→ Document segment

[Start of section]

Devlog 0: Previously..


Hi Everyone!

I've decided to start a dev log on this project to record my journey on this project. The first one focuses on why I wanted to make this game and what have brought me to this point.

---- Motivation ----

As I've mentioned this on the project page, this project is a gift for my mum. 

Ever since I started making games, I've developed this habit of looking at a game and trying to tell how it's made, and most of the time, even if I know it would be a complicated process, I can grasp roughly how to approach different features. During holidays when I went home and stayed with my parents, I've been watching my mum play games. Which, in a classic middle-aged mum fashion, it's often some type of tile matching game like match 3. And I have realised that, Wait, how do you even start setting this up?

Match 3 example 

This is the one she was playing

At the start of this year, I wanted to prepare a gift for my mum to show her my appreciation for her support of my childish desire to study in another country, and eventually going into game design. And I was inspired by what our lecturer said about how he always makes party games for Christmas because as a game dev, we have more time than free money. So I decided to see if I can make a match 3 game for her.

It was meant to be a holiday project, but as uni started again, the prototyping class I took have this assignment that is oriented around a technical aspect, so I took it as an oppotunity to jumpstart my project. I am very happy that our classes encourages us to find goals in our project and I was able to take this project how I wanted for the assignment.


---- Previously ----

For the assignment, I spent 2 weeks to build the fundation of a classic match 3 gameplay loosely following this tutorial by catlike coding.

[End of section]

→ Complete the following
• 1. In the devlog, who is the game meant as a gift for?
• 2. Echo the devlog's passage between "At the start" and "game for her.", inclusive.
The data that comes next is separate from the devlog.

→ Given data
[Start of section]

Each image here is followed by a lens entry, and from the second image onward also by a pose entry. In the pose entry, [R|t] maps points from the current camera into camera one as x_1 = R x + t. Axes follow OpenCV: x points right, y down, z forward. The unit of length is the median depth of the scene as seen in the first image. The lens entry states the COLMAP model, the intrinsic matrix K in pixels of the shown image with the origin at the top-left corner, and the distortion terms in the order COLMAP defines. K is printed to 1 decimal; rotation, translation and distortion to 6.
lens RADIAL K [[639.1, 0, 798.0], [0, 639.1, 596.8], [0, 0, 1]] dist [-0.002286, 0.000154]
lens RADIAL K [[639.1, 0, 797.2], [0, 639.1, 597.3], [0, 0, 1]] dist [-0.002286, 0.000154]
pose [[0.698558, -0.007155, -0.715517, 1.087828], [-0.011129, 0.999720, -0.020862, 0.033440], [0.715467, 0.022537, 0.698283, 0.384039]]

[End of section]

→ Answer set
• 1. The author's mum.

• 2.
At the start of this year, I wanted to prepare a gift for my mum to show her my appreciation for her support of my childish desire to study in another country, and eventually going into game design. And I was inspired by what our lecturer said about how he always makes party games for Christmas because as a game dev, we have more time than free money. So I decided to see if I can make a match 3 game for her.